This Boozy Start-Up Wants to Flood You With Under-the-Radar Wines
Clos curates and delivers regional selections of wine from smaller, lesser-known producers around the world
A new, millennial-friendly wine start-up is helping drinkers discover under-the-radar bottles and producers from the world’s most renowned wine destinations.
If you’ve ever traveled to a grape-growing region like Italy’s Piedmont or Australia’s Mornington Peninsula, you know that some of the best stuff out there is actually being crafted by smaller, family-run producers, many of whom don’t have the means or exposure to export to the United States. Clos, a direct-to-consumer company launched this month by marketing consultant Peter Hananel and sommelier-importer Ryan Imbriale, is taking aim at that barrier, offering a meticulously-curated selection of bottles that are underrepresented in the traditional market, one region at a time.
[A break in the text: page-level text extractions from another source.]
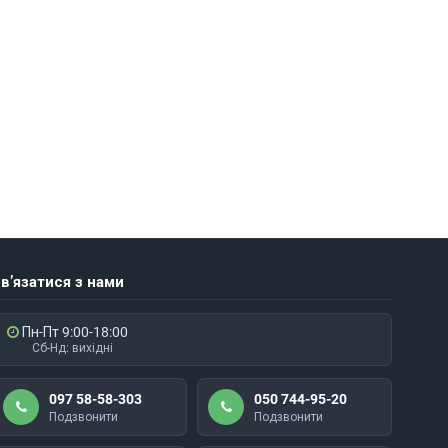
в’язатися з нами
Пн-Пт 9:00-18:00
Сб-Нд: вихідні
097 58-58-303
050 744-95-20
Подзвонити
Подзвонити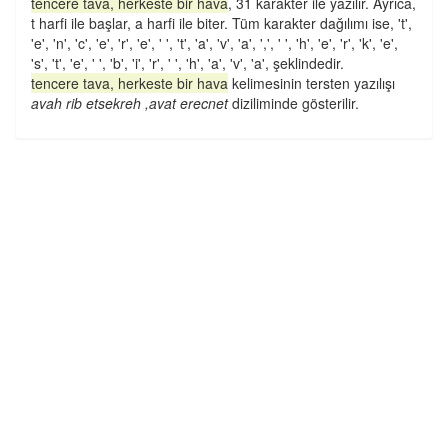
tencere tava, herkeste bir hava
, 31 karakter ile yazılır. Ayrıca,
t harfi ile başlar, a harfi ile biter. Tüm karakter dağılımı ise, 't',
'e', 'n', 'c', 'e', 'r', 'e', ' ', 't', 'a', 'v', 'a', ',', ' ', 'h', 'e', 'r', 'k', 'e',
's', 't', 'e', ' ', 'b', 'i', 'r', ' ', 'h', 'a', 'v', 'a', şeklindedir.
tencere tava, herkeste bir hava
kelimesinin tersten yazılışı
avah rib etsekreh ,avat erecnet
diziliminde gösterilir.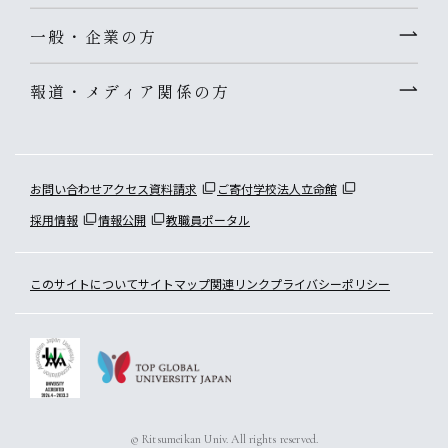
一般・企業の方
報道・メディア関係の方
お問い合わせ
アクセス
資料請求
ご寄付
学校法人立命館
採用情報
情報公開
教職員ポータル
このサイトについて
サイトマップ
関連リンク
プライバシーポリシー
© Ritsumeikan Univ. All rights reserved.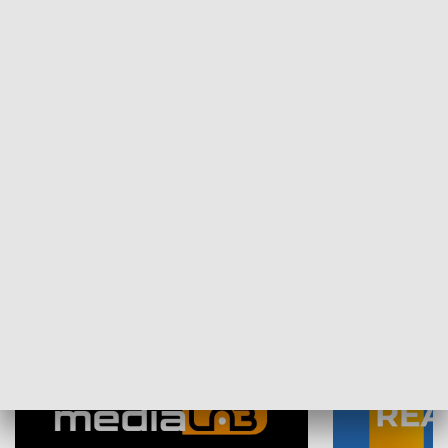
Plebiscyt Najlepsi Sportowcy
Wiadomości 
Warszawy 2025
SPOŁECZEŃSTWO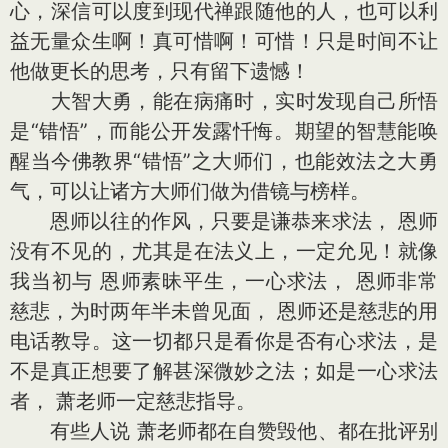
心，深信可以度到现代禅跟随他的人，也可以利
益无量众生啊！真可惜啊！可惜！只是时间不让
他做更长的思考，只有留下遗憾！
大智大勇，能在病痛时，实时发现自己所悟
是“错悟”，而能公开发露忏悔。期望的智慧能唤
醒当今佛教界“错悟”之大师们，也能效法之大勇
气，可以让诸方大师们做为借镜与榜样。
恩师以往的作风，只要是谦恭来求法， 恩师
没有不见的，尤其是在法义上，一定允见！就像
我当初与 恩师素昧平生，一心求法， 恩师非常
慈悲，为时两年半未曾见面， 恩师还是慈悲的用
电话教导。这一切都只是看你是否有心求法，是
不是真正想要了解甚深微妙之法；如是一心求法
者， 萧老师一定慈悲指导。
有些人说 萧老师都在自赞毁他、都在批评别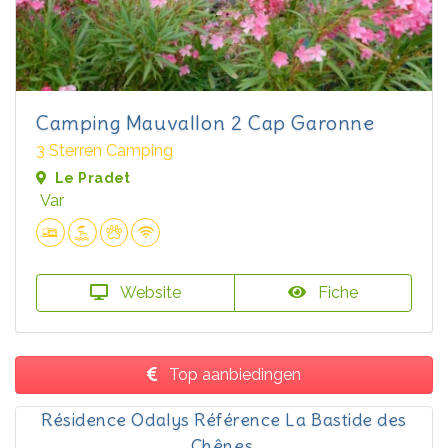
Camping Mauvallon 2 Cap Garonne
3 Sterren Camping
Le Pradet
Var
Website
Fiche
Top aanbiedingen
Résidence Odalys Référence La Bastide des
Chênes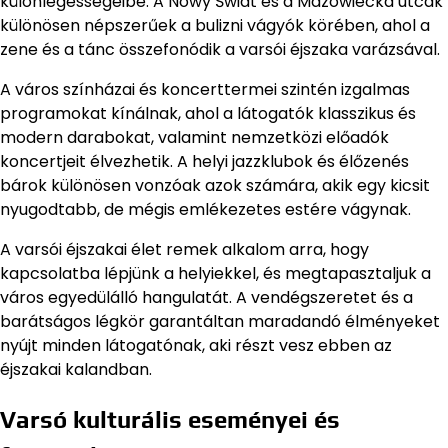
különlegességeibe. A Nowy Świat és a Mazowiecka utcák
különösen népszerűek a bulizni vágyók körében, ahol a
zene és a tánc összefonódik a varsói éjszaka varázsával.
A város színházai és koncerttermei szintén izgalmas
programokat kínálnak, ahol a látogatók klasszikus és
modern darabokat, valamint nemzetközi előadók
koncertjeit élvezhetik. A helyi jazzklubok és élőzenés
bárok különösen vonzóak azok számára, akik egy kicsit
nyugodtabb, de mégis emlékezetes estére vágynak.
A varsói éjszakai élet remek alkalom arra, hogy
kapcsolatba lépjünk a helyiekkel, és megtapasztaljuk a
város egyedülálló hangulatát. A vendégszeretet és a
barátságos légkör garantáltan maradandó élményeket
nyújt minden látogatónak, aki részt vesz ebben az
éjszakai kalandban.
Varsó kulturális eseményei és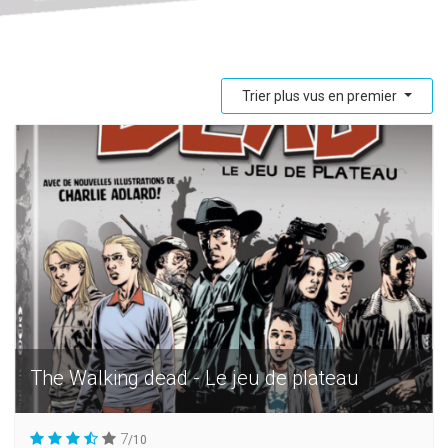
Trier plus vus en premier
The Walking dead - Le jeu de plateau
7
/10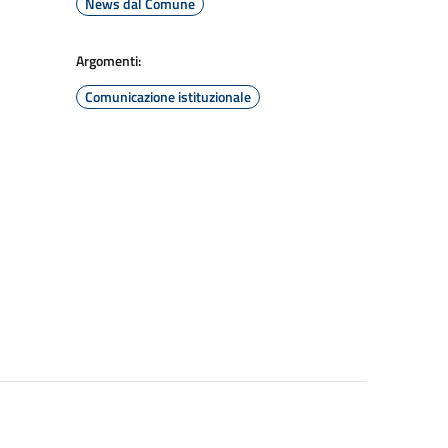
News dal Comune
Argomenti:
Comunicazione istituzionale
First up: Piedmont, Italy. Hananel and Imbriale traveled to the region to taste hundreds of wines, narrowing them down to twelve bottles made by seven producers. To capture a sense of place for the region, the duo taps into the stories and personalities of each winemaker in series of beautifully-produced short videos that are impossible not to love. (The easy-to-watch, narrative-driven approach is no surprise, given Hananel’s past work with brands like Warby Parker and Everlane.)
“We pulled up to the wineries, tore apart shelves at enotecas, and hounded the locals,” said Hananel. “Each bottle we chose came with an epiphany. For our first assortment, it was always clear to both Ryan and me when a wine was special.”
From that inaugural wine-soaked pilgrimage came vinos and stories from the likes of Danilo Quazzolo, the earring-clad punk rock “rebel of Barbaresco” bottling a youthful, fruit-forward Nebbiolo, and Loris Masucco, the jolly restaurateur who also happens to put out an excellent high-in-tannins, low-in-acidity Dolcetto to pair with rustic wood-fired pizzas and spicy sausages.
“Our goal is to appeal to the curious,” explains Hananel. “A novice may find Clos helpful to acquire a sense of geography or varietal and appreciate our well priced curated approach, while an expert would appreciating learning like a somm by gaining a focused understanding of one region at a time.”
Wine novices and experts alike can shop the Piedmont selection by producer, by curated case ($155 for six, $300 for 12), or by creating their own case. With the middleman removed from the process, you can’t get much closer to buying directly from the winemaker, save for shelling out a couple grand to visit a bunch of small towns in Italy. Shipping with Clos, on the other hand, is totally free.